The malaria-causing mosquitos have found a new safe haven in an invasive plant previously known to be habitat in South and North America.
Researchers from Kenya-based International Centre of Insect Physiology and Ecology (icipe) say they have generated new evidence of the immense threat posed by a highly destructive invasive plant, known scientifically as Parthenium hysterophorus.
They say the invasive plant believed to have entered East Africa through Ethiopia could be linked to the probable escalation of malaria incidents in East Africa.
The researchers in a study published mid-last month (https://rdcu.be/cpfvh) said the weed, nicknamed ‘famine weed’ due to its phenomenal adverse impact on people’s health, agriculture, livestock and the environment, has contrastingly favourable effects on Anopheles mosquitoes, which transmit the malaria parasite.
Also, the researchers note the possibility of exploiting the Parthenium-mosquito relationship to control the insects whose effects immensely contribute to Africa disease burden.
“In general, mosquitoes lay their eggs in standing water. However, we have established that Parthenium releases from its roots, chemicals known as terpenes that have a distinct blend of mosquito-attractive fragrances. When these chemicals leak into stagnant water, they enhance its attractiveness as an egg laying site for mosquitoes, in comparison to plain water,” explains Prof. Baldwyn Torto, Head, icipe Behavioural and Chemical Ecology Unit (BCEU).
Professor Torto said their research further demonstrates that preference has major implications on the ability of mosquitoes to survive and thrive.
The Parthenium root chemicals enable mosquito larvae to emerge two to three days earlier, and they also extend the lifespan of the adult mosquitoes arising from the contaminated breeding sites to a week longer than normal, thus boosting their chances to bite people and transmit the malaria parasite,” he said.
These findings are especially significant considering that Parthenium – a native of North and South America and one of the world’s most devastating invasive plants – is widely spread across East Africa including in flooding-prone malaria endemic zones.
Parthenium aggressively colonises its invaded regions, killing other plants and reducing crop yields.
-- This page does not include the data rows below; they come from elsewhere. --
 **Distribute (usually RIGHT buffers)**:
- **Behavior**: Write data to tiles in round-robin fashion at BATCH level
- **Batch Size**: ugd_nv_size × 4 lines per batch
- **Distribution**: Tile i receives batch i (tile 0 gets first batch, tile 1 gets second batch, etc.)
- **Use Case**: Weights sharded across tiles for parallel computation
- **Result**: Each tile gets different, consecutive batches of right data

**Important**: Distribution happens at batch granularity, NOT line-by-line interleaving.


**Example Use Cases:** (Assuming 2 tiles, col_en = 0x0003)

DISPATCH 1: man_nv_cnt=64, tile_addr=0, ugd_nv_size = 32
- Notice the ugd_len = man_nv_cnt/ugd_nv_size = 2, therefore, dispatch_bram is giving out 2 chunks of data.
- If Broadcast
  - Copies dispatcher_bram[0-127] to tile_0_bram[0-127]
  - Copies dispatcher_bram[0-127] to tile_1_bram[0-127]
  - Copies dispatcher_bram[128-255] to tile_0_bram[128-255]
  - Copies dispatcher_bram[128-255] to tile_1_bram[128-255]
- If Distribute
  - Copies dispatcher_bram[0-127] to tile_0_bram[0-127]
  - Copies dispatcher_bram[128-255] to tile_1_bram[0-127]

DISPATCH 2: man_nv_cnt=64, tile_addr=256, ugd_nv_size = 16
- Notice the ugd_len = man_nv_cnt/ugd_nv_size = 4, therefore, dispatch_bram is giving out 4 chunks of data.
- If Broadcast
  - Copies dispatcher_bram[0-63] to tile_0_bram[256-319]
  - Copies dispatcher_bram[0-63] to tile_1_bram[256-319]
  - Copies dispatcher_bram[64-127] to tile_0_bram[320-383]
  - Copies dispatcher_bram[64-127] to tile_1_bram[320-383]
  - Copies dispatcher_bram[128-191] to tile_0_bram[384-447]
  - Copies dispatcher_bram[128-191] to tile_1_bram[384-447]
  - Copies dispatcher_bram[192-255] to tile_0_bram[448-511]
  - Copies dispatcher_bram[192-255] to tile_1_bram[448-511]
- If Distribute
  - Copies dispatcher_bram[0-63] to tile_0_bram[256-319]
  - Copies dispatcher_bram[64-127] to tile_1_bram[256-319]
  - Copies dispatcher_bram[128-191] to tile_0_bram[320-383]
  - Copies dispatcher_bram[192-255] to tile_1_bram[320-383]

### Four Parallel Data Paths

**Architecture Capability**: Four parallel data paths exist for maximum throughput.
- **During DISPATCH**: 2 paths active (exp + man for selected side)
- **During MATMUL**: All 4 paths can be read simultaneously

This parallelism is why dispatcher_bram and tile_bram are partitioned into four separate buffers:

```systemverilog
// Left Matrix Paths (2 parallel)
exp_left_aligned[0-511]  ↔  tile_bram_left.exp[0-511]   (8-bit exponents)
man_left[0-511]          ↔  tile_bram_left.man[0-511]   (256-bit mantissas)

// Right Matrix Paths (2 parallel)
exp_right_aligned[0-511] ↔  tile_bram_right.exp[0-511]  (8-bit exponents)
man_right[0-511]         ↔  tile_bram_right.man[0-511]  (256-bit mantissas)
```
It also produces a highly toxic compound called parthenin that causes dermatitis, hay fever and asthma in people, poisons animals and contaminates meat and dairy products in livestock that has fed on it.
Farmers in Ethiopia named Parthenium hysterophorus: “Faramsissa,” or “sign your land away” because of its colonizing nature with to wipes out other biodiversity.
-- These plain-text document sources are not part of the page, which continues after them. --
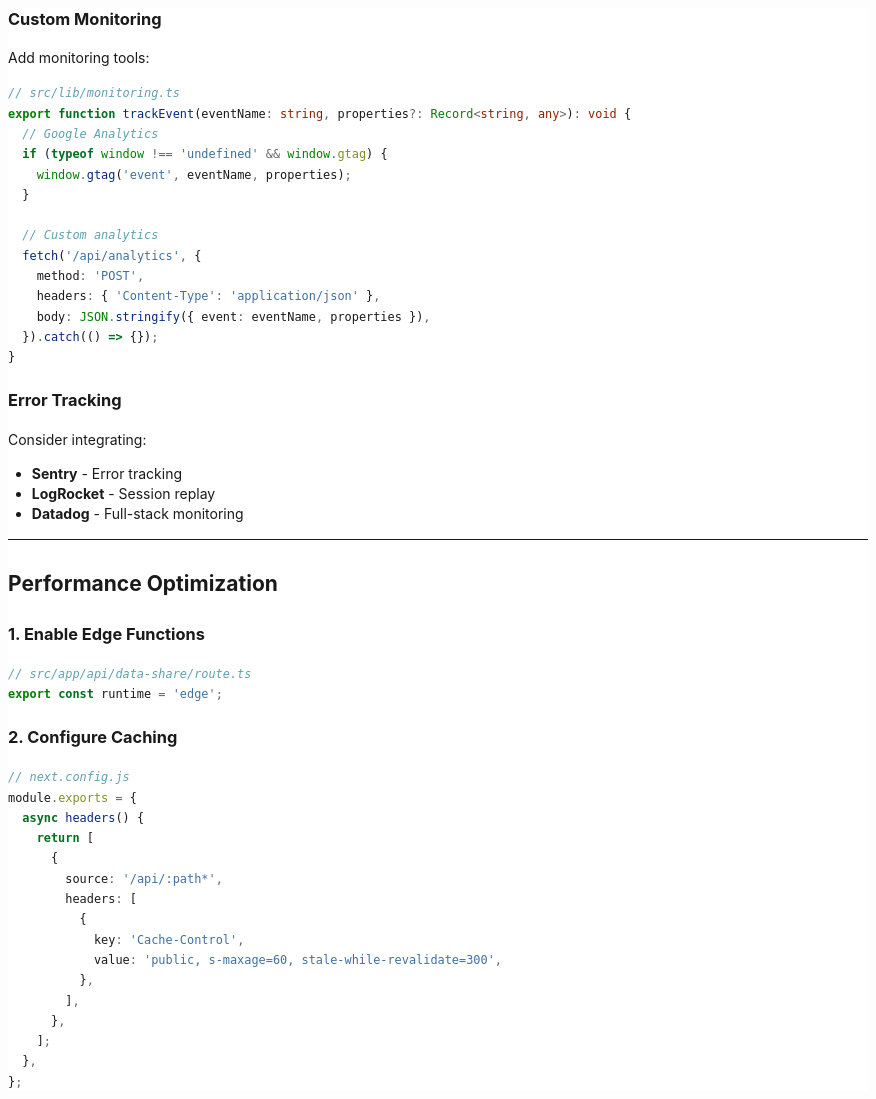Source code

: ### Custom Monitoring

Add monitoring tools:

```typescript
// src/lib/monitoring.ts
export function trackEvent(eventName: string, properties?: Record<string, any>): void {
  // Google Analytics
  if (typeof window !== 'undefined' && window.gtag) {
    window.gtag('event', eventName, properties);
  }
  
  // Custom analytics
  fetch('/api/analytics', {
    method: 'POST',
    headers: { 'Content-Type': 'application/json' },
    body: JSON.stringify({ event: eventName, properties }),
  }).catch(() => {});
}
```

### Error Tracking

Consider integrating:
- **Sentry** - Error tracking
- **LogRocket** - Session replay
- **Datadog** - Full-stack monitoring

---

## Performance Optimization

### 1. Enable Edge Functions

```typescript
// src/app/api/data-share/route.ts
export const runtime = 'edge';
```

### 2. Configure Caching

```typescript
// next.config.js
module.exports = {
  async headers() {
    return [
      {
        source: '/api/:path*',
        headers: [
          {
            key: 'Cache-Control',
            value: 'public, s-maxage=60, stale-while-revalidate=300',
          },
        ],
      },
    ];
  },
};
```
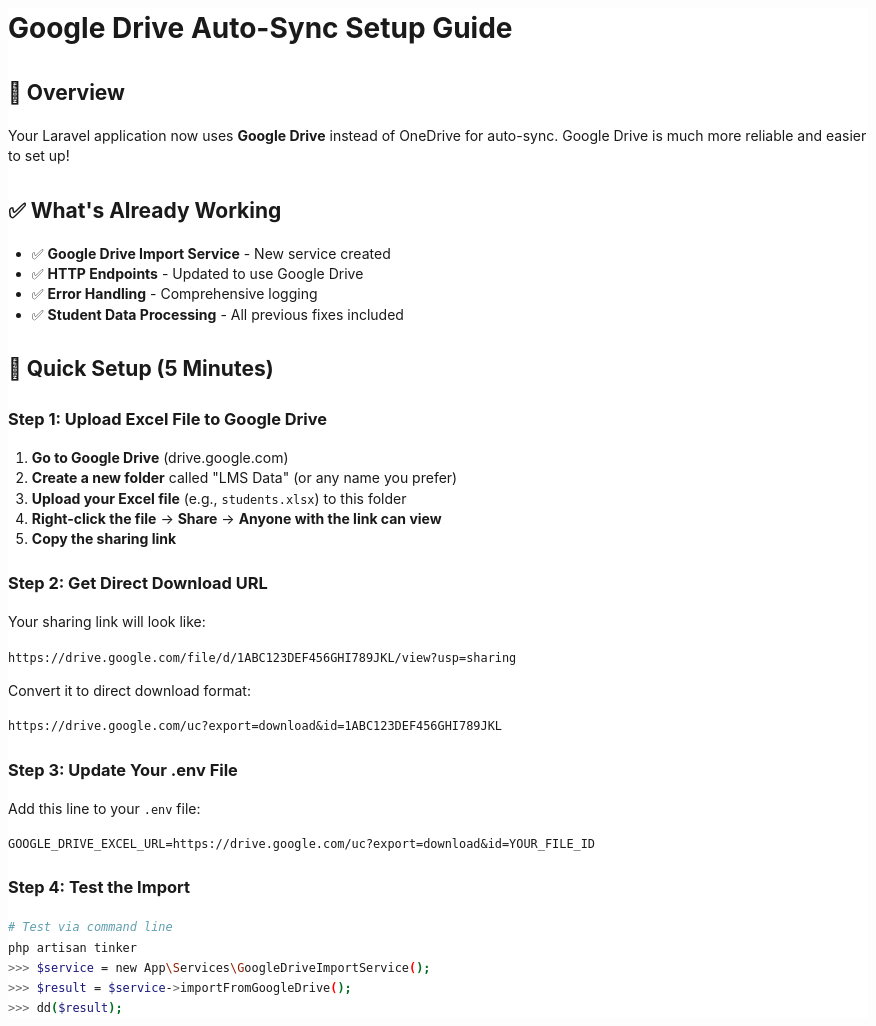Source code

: # Google Drive Auto-Sync Setup Guide

## 🎯 **Overview**

Your Laravel application now uses **Google Drive** instead of OneDrive for auto-sync. Google Drive is much more reliable and easier to set up!

## ✅ **What's Already Working**

- ✅ **Google Drive Import Service** - New service created
- ✅ **HTTP Endpoints** - Updated to use Google Drive
- ✅ **Error Handling** - Comprehensive logging
- ✅ **Student Data Processing** - All previous fixes included

## 🚀 **Quick Setup (5 Minutes)**

### **Step 1: Upload Excel File to Google Drive**

1. **Go to Google Drive** (drive.google.com)
2. **Create a new folder** called "LMS Data" (or any name you prefer)
3. **Upload your Excel file** (e.g., `students.xlsx`) to this folder
4. **Right-click the file** → **Share** → **Anyone with the link can view**
5. **Copy the sharing link**

### **Step 2: Get Direct Download URL**

Your sharing link will look like:
```
https://drive.google.com/file/d/1ABC123DEF456GHI789JKL/view?usp=sharing
```

Convert it to direct download format:
```
https://drive.google.com/uc?export=download&id=1ABC123DEF456GHI789JKL
```

### **Step 3: Update Your .env File**

Add this line to your `.env` file:
```env
GOOGLE_DRIVE_EXCEL_URL=https://drive.google.com/uc?export=download&id=YOUR_FILE_ID
```

### **Step 4: Test the Import**

```bash
# Test via command line
php artisan tinker
>>> $service = new App\Services\GoogleDriveImportService();
>>> $result = $service->importFromGoogleDrive();
>>> dd($result);
```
In 2015, icipe published a seminal study that made the first global connection between Parthenium and mosquitoes. The research demonstrated that the weed is a preferred nectar source for Anopheles mosquitoes and it can sustain these insects by extending their lifespan even in the absence of a blood meal from people.
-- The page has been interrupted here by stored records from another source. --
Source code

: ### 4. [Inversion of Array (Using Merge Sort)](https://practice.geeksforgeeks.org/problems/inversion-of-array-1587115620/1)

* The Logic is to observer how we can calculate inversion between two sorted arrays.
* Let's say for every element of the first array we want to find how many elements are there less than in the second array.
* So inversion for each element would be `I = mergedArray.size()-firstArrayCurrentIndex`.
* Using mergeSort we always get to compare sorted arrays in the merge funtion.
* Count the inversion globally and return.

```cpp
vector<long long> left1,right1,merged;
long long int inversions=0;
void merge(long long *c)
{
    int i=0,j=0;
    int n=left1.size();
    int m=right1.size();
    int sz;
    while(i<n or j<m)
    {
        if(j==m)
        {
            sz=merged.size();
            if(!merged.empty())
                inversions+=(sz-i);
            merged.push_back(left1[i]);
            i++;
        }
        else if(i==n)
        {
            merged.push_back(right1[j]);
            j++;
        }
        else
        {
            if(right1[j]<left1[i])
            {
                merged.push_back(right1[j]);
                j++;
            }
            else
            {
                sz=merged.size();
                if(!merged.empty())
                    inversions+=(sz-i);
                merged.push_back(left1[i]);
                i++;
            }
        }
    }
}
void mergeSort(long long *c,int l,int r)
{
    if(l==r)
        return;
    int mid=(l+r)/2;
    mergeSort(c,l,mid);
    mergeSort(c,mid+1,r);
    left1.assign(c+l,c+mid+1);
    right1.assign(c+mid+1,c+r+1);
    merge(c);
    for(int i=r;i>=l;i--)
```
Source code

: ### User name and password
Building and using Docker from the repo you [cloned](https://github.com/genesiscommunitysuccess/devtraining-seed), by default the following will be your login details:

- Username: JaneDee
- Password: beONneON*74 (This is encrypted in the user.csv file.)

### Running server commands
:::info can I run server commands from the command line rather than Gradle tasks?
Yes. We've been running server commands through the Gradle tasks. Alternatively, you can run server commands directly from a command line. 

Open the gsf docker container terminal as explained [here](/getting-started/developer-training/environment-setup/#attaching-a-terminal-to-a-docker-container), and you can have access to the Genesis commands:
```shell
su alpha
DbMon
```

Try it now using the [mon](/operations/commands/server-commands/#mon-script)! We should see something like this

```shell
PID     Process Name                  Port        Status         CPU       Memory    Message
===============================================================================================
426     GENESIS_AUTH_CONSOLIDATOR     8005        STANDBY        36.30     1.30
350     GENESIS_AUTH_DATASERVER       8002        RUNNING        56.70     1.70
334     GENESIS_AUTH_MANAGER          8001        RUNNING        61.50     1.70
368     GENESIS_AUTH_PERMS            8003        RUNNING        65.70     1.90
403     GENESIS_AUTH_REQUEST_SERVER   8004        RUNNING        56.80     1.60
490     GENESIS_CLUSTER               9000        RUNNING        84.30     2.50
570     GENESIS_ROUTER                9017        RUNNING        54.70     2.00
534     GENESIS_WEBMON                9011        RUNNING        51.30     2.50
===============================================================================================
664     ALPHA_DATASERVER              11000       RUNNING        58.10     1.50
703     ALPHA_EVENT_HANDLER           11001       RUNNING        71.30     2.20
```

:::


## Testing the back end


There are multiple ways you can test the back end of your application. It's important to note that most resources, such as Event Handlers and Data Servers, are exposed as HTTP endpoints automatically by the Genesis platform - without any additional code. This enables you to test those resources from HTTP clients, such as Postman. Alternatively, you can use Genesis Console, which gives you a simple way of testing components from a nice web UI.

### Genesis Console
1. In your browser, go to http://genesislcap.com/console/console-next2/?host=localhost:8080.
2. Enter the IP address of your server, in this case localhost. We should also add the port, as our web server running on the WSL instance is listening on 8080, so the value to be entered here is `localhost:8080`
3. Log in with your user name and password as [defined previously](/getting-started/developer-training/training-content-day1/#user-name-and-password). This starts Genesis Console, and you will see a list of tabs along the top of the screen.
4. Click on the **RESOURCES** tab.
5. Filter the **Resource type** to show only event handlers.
Researchers also found that the female Anopheles mosquitoes that feed on Parthenium survive longer, accumulate substantial energy reserves and they are capable of laying more eggs.
“Importantly, the researchers found that parthenin does not have the same toxic effect on adult female mosquitoes as it does on people and animals, indicating that the insects can tolerate and possibly detoxify themselves of the compound” reads part of the findings.
“Our recent findings present a silver lining in that the chemical fragrances found in the roots of Parthenium could be used as a bait in combination with traps, to selectively capture pregnant female mosquitoes seeking egg laying sites,” explains Trizah Milugo, a Kenyan student who conducted the study as part of her PhD research based within the icipe BCEU.
“We also noted that only half of the eggs deposited in water containing these chemicals hatched. We singled out parthenin as being responsible for the low egg hatch rate, meaning that female mosquitoes can compensate the cost of exposing their juveniles to plant toxins for improved survival as adults.”
“Globally, invasive species are considered one of the most important perils to nature due to their severe impact on many socio-economic aspects,” notes Dr Segenet Kelemu, icipe Director General & CEO.
“Africa is one of the most susceptible regions, with a long and diverse list of such menace. Therefore, icipe has prioritised the management of invasive species as a key area of focus.”
Studies have found that a single mature Parthenium plant produces a minimum of 25000 and a maximum of 100,000 seeds The seeds are then dispersed by vehicles, wind, water, machinery, animals, and along with fodders and grains.
Parthenium hysterophorus was in 2015 identified by NEMA as one of the dangerous invasive plants in Uganda. The national biodiversity strategy 2015 -2025 list among the invasive plants threatening biodiversity.
But it is common to find the wed thriving along the roads side. Studies within Uganda indicate that it may have invaded the country less than a decade ago.
It was first identified at Bugembe and Mbikko near Jinja in 2008. It has since 2010 been listed among the top invasive plants devastating Queen Elizabeth National Park poisoning cattle, buffalos and antelopes. It reportedly causes allergic reactions in humans after prolonged contact.